The running application flow is as follows:

  1. Clients notify the signaling server as they become online(log in).
  2. Signaling server notifies every other connected peer about the client and thus all peers will exchange data with SDP via signaling server.
  3. Caller sends a call request to the server.
  4. If the receiver is available, then the server signals availability of the receiver to the caller.
  5. The caller tries to connect the receiver directly (P2P).
  6. If the receiver accepts the call, a peer connection is established.
  7. When either client terminates the call, the connection will be closed.
  8. Meanwhile, all the availability and network changes will be updated at the server database.

UML Digrams

Fig. 1 depicts the use case diagram for VDOIT.

Figure 1.  

VDOIT use case diagram.

Fig. 2 depicts the sequence diagram for VDOIT.

Figure 2.  

VDOIT sequence diagram.

Fig. 3 depicts the collaboration diagram for VDOIT.

Figure 3.  

VDOIT collaboration diagram.

Fig. 4 depicts the activity diagram for VDOIT.

Figure 4.  

VDOIT activity diagram.

Fig. 5 depicts the deployment diagram for VDOIT.

Figure 5.  

VDOIT deployment diagram.

Fig. 6 depicts the deployment diagram for VDOIT from user's perspective.

Figure 6.  

VDOIT deployment diagram from user's perspective.

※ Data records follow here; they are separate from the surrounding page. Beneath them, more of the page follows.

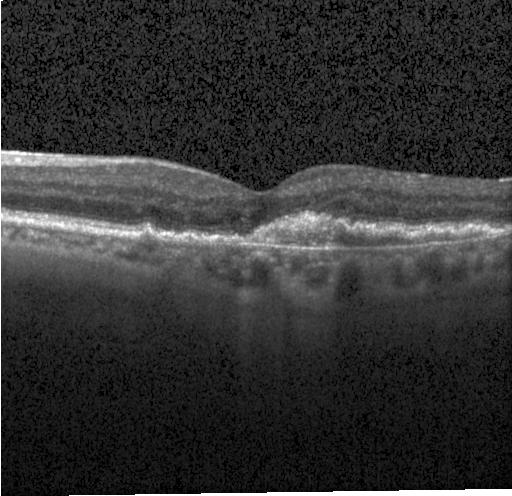 Horizontal scan through the fovea, OCT line scan. A choroidal neovascular membrane.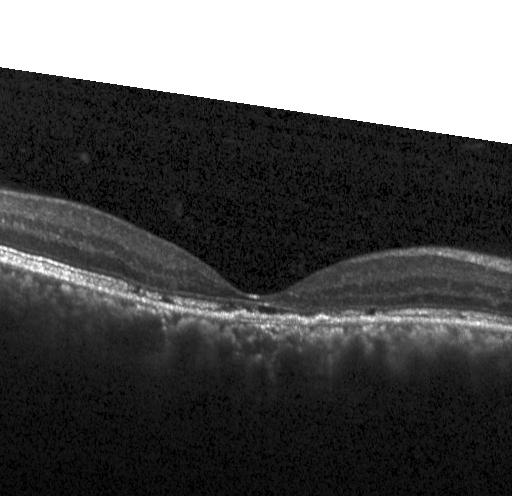

Impression: a choroidal neovascular membrane.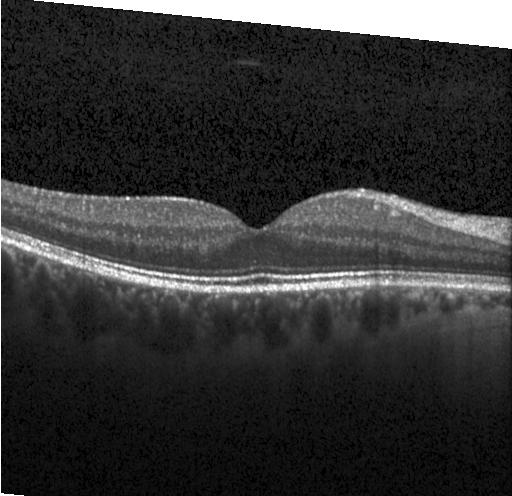

SD-OCT; through the macula; retinal OCT cross-section
OCT finding: no choroidal neovascularization, no diabetic macular edema, and no drusen.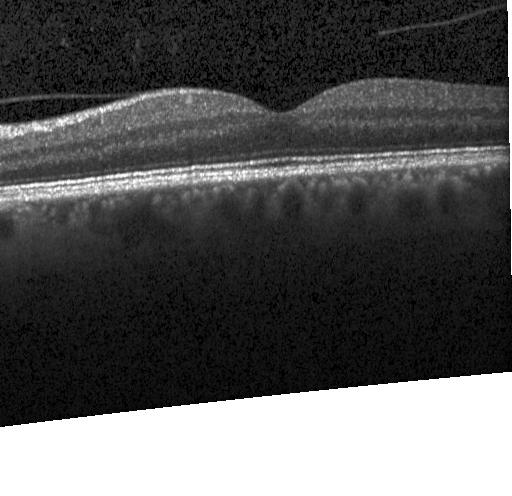
Horizontal scan through the fovea · spectral-domain optical coherence tomography · retinal OCT B-scan
Finding: neither CNV, DME, nor drusen.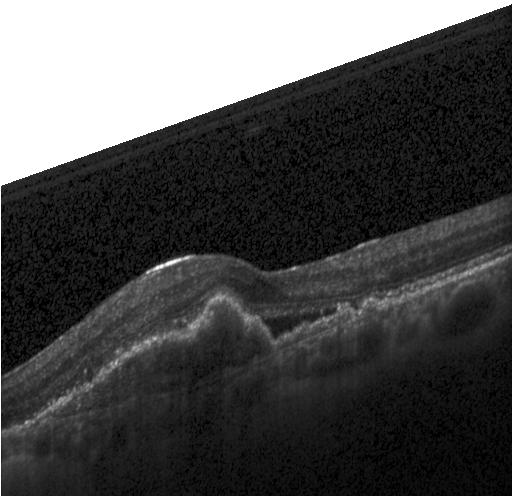
Retinal OCT B-scan
OCT finding: choroidal neovascularization (CNV).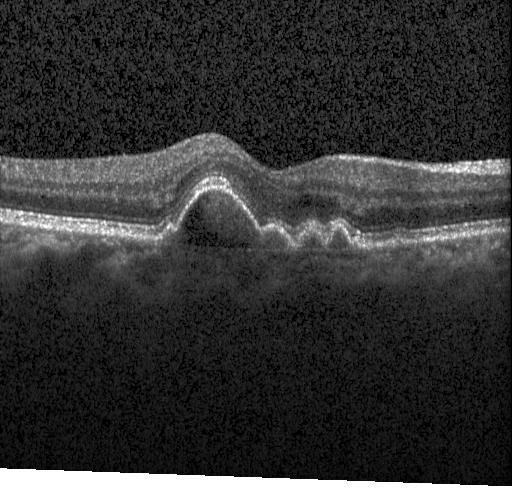
Finding: choroidal neovascularization.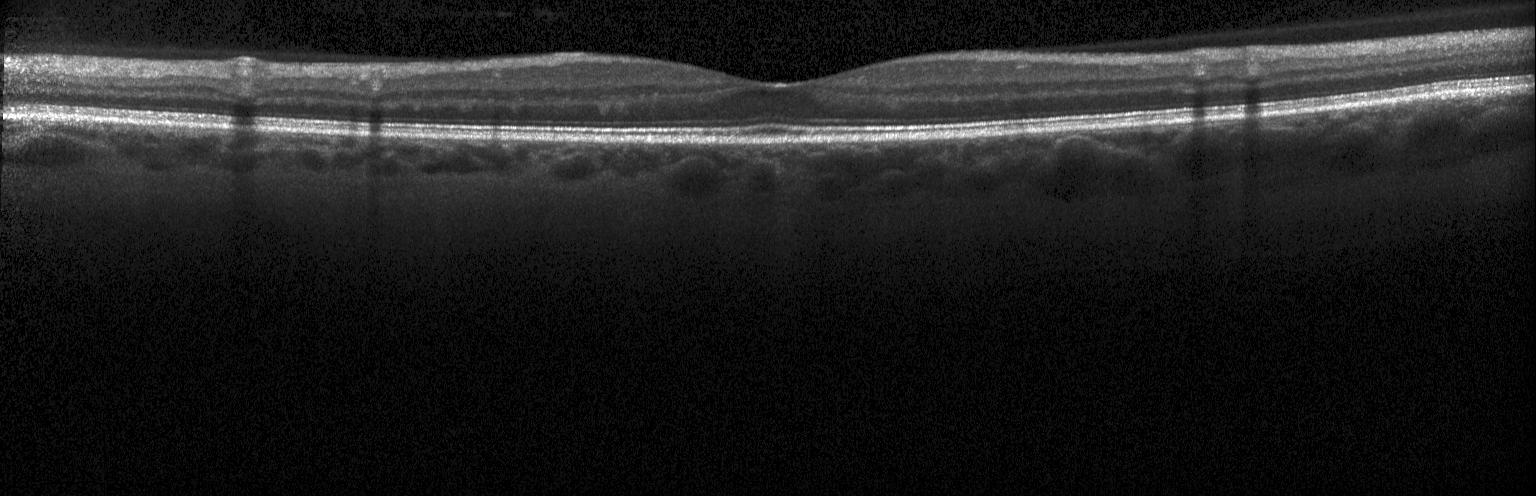

Retinal OCT B-scan. Heidelberg Spectralis OCT system — Dx: no evidence of CNV, DME, or drusen.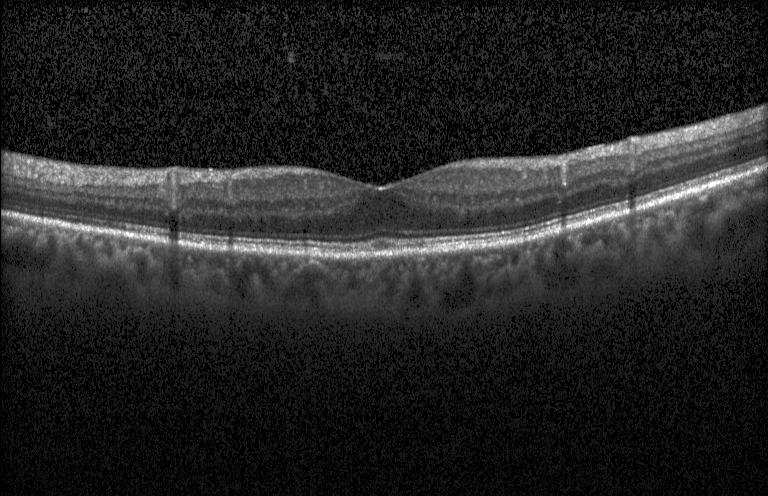
Through the macula, Heidelberg Spectralis OCT system, OCT B-scan
OCT finding: no evidence of choroidal neovascularization, diabetic macular edema, or drusen.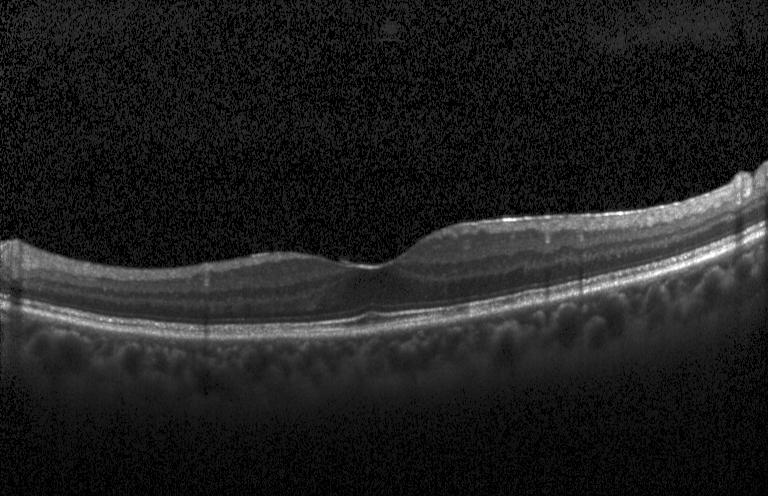 OCT line scan; SD-OCT — Diagnosis: no evidence of CNV, DME, or drusen.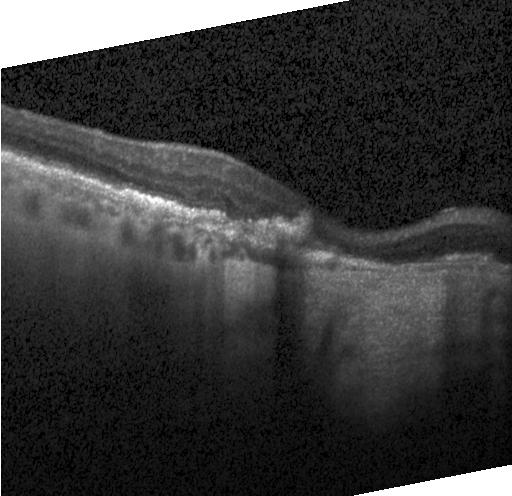 Retinal OCT cross-section showing a choroidal neovascular membrane.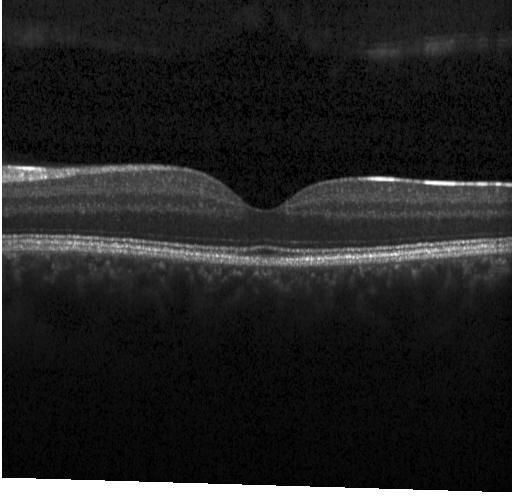 OCT B-scan · Heidelberg Spectralis OCT system — Finding: no evidence of choroidal neovascularization, diabetic macular edema, or drusen.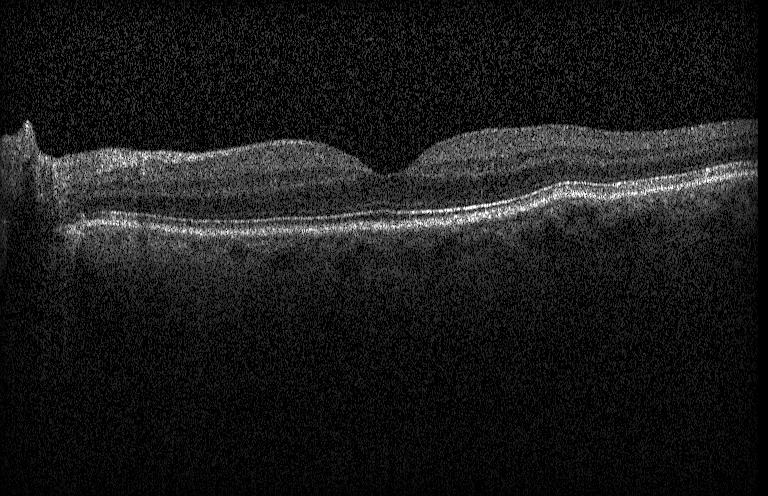
OCT line scan. Centered on the fovea. Heidelberg Spectralis.
Finding: no CNV, DME, or drusen.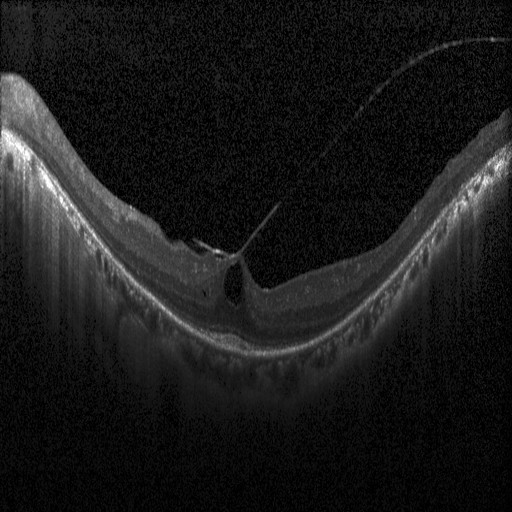 OCT B-scan
Diabetic macular edema (DME).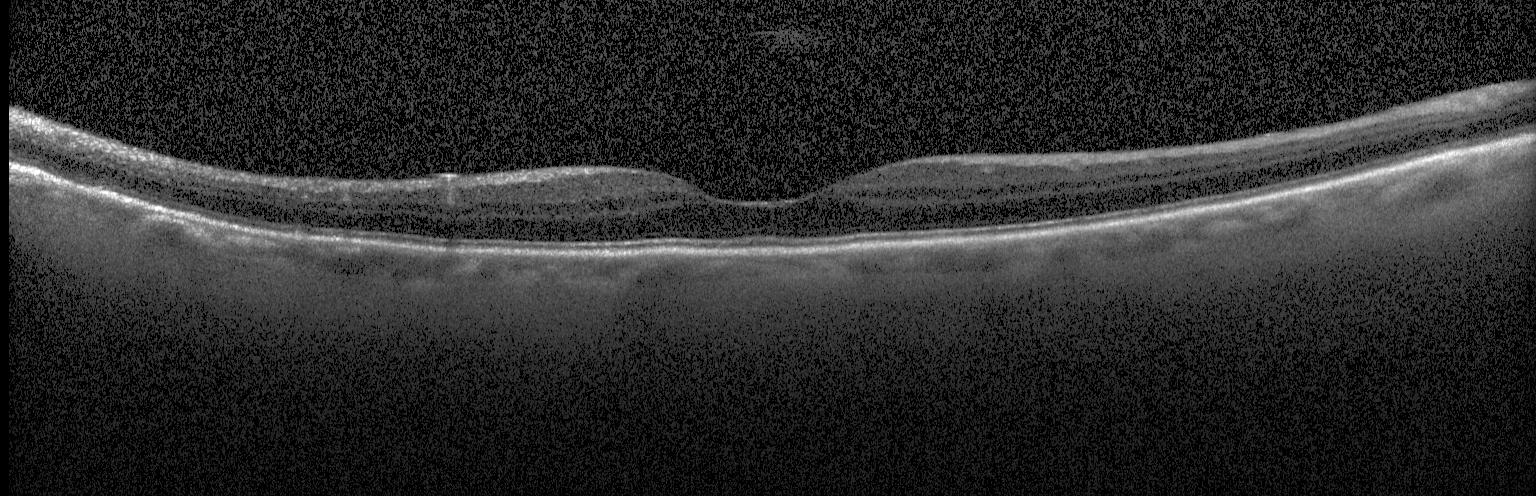 This B-scan demonstrates no evidence of choroidal neovascularization, diabetic macular edema, or drusen.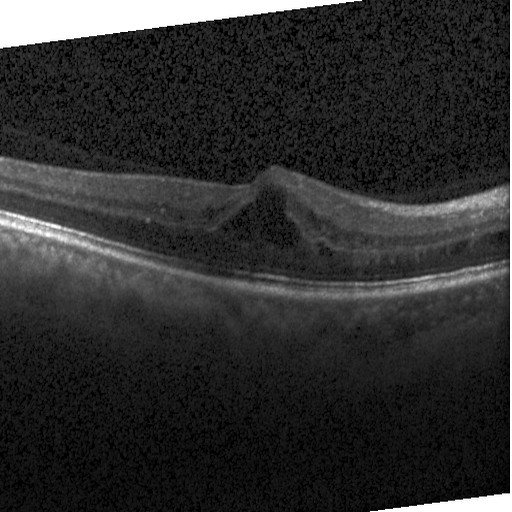

Assessment: diabetic macular edema (DME).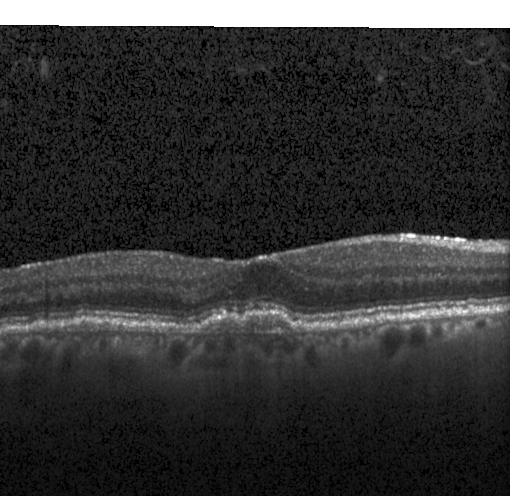 The scan shows a choroidal neovascular membrane.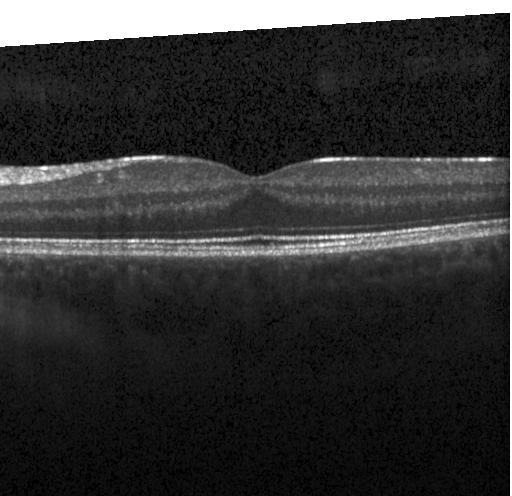 Spectral-domain OCT. Retinal OCT B-scan — This B-scan demonstrates no choroidal neovascularization, diabetic macular edema, or drusen.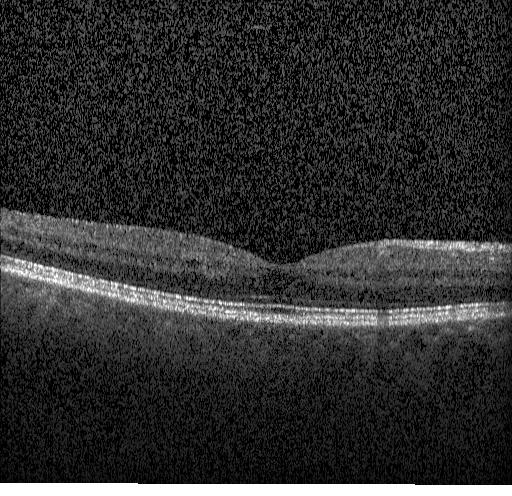
Optical coherence tomography scan; horizontal scan through the fovea
Dx: no evidence of choroidal neovascularization, diabetic macular edema, or drusen.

Project outcomes and current issues solved

The project outcomes and the issues solved with the help of this project are as follows:

  1. The registered users were able to make voice and video calls free of cost, without the requirement of internet connectivity, and any external hardware.
  2. If someone attempts to make a voice call over the WCE’s intranet, then they will be benefited with much less delay than pre-existing systems such as WhatsApp calls, Hangouts call, Facebook video call, etc..
  3. No direct or indirect cost is be charged by this service.

Future Scope

This project can be extended to provide a personalized experience for the faculties to carry out online lectures and internal assessments and for the on-campus medical staff to carry out medical examinations.

Conclusion

The project was completed and received positive feedback from the users of WCE. The project received the second runner up prize at the Innovata Project Fair 2017, held on 15th April 2017, organized by the Department of Computer Science and Engineering Innovation, Incubation and Entrepreneurship (IEE) cell.

The code repository was successfully hosted at Github and to contribute to this project, please send pull requests to  https://github.com/adeepak7/Video-Over-Intranet .

Live demonstration of the working project which is tested on the WCE's intranet is hosted on Youtube at  https://www.youtube.com/watch?v=nAwfaoq15N8 .

Acknowledgements

This project was completed as part of the course "Mini project-II" (3CS342), 3rd year, B.Tech Computer Science and Engineering Programme at WCE. I would like to acknowledge the efforts of The Association of Past Students, WCE for supporting the project fair, the network, and server administrator of WCE.